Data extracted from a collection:
◆ ◆ ◆

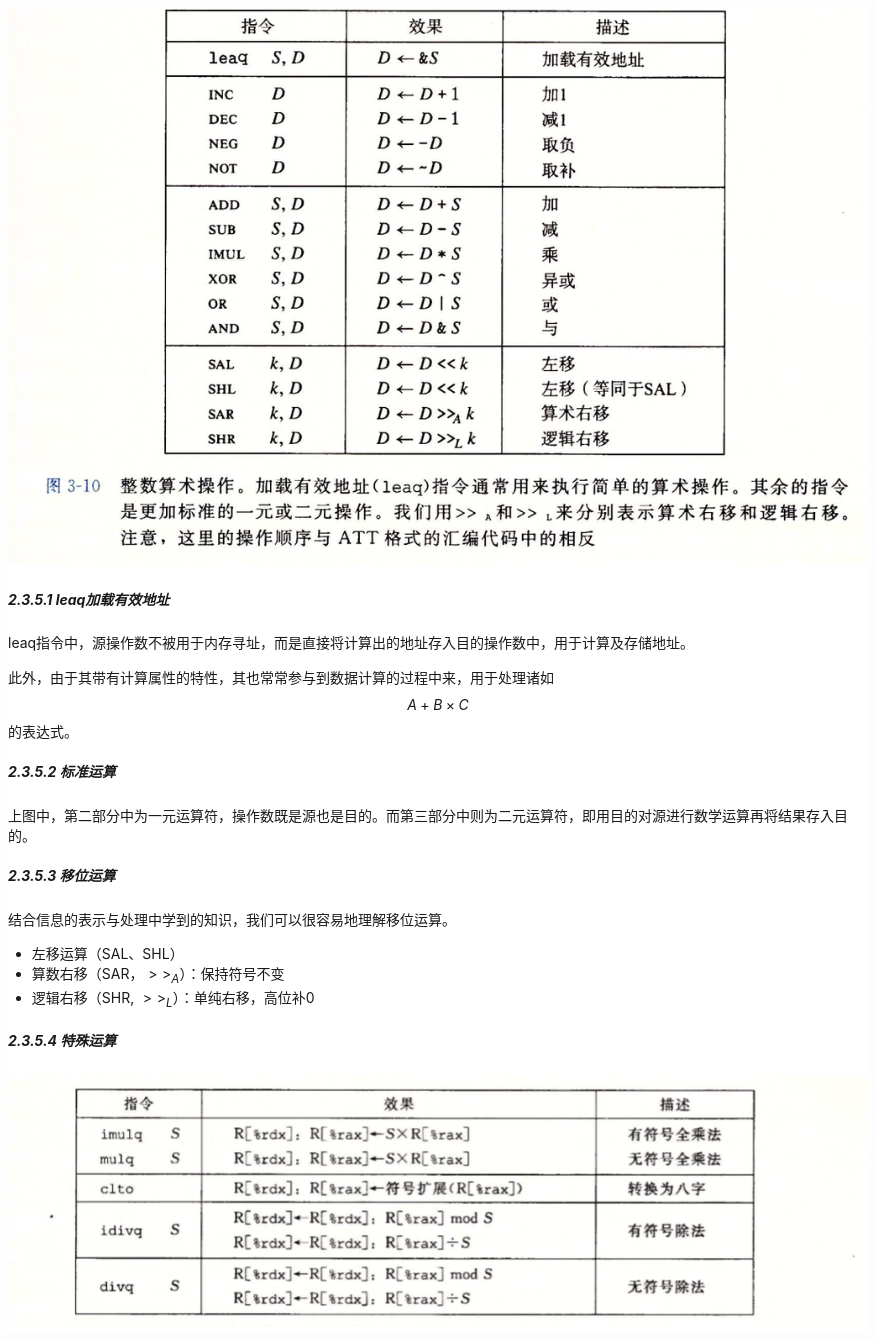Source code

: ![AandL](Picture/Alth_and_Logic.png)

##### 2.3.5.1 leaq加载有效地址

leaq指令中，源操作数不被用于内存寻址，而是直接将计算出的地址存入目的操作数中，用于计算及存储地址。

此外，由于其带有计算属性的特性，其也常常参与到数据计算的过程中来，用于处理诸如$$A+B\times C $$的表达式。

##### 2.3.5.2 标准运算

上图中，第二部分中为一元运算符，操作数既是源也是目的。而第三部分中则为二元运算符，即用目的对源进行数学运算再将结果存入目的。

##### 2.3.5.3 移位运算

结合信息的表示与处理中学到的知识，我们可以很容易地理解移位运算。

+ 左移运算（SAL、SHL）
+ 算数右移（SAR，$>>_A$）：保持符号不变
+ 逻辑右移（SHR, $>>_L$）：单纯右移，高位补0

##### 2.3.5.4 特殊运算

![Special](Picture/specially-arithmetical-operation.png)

◆ ◆ ◆

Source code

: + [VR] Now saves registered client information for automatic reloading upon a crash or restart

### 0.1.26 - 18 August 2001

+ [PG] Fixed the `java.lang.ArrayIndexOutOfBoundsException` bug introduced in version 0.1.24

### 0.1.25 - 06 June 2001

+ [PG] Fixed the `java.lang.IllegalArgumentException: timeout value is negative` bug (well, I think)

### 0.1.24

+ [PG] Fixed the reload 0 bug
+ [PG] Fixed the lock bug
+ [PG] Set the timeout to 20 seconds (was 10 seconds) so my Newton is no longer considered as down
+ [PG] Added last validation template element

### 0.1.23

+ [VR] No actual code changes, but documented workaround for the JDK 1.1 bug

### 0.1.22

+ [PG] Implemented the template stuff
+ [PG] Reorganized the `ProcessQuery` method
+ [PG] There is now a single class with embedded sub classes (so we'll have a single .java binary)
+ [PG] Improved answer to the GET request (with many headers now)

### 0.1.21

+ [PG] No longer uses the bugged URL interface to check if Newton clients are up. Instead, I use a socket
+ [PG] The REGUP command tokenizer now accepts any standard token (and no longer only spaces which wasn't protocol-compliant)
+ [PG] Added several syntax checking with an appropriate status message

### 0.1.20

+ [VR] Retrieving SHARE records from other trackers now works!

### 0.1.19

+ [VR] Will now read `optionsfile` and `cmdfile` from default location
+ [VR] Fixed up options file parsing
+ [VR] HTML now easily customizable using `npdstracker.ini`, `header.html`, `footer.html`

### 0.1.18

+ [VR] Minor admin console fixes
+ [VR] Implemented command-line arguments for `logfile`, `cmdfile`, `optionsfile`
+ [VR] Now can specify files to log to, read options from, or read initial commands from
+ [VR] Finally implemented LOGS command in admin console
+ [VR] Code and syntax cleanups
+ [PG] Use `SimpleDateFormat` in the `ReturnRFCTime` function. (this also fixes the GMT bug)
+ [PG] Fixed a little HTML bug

◆ ◆ ◆

- Work task
Return exactly the lines above from the line that has "single .java binary)" through the line that has "options file parsing", inclusive, and nothing else.

- Expected answer
+ [PG] There is now a single class with embedded sub classes (so we'll have a single .java binary)
+ [PG] Improved answer to the GET request (with many headers now)

### 0.1.21

+ [PG] No longer uses the bugged URL interface to check if Newton clients are up. Instead, I use a socket
+ [PG] The REGUP command tokenizer now accepts any standard token (and no longer only spaces which wasn't protocol-compliant)
+ [PG] Added several syntax checking with an appropriate status message

### 0.1.20

+ [VR] Retrieving SHARE records from other trackers now works!

### 0.1.19

+ [VR] Will now read `optionsfile` and `cmdfile` from default location
+ [VR] Fixed up options file parsing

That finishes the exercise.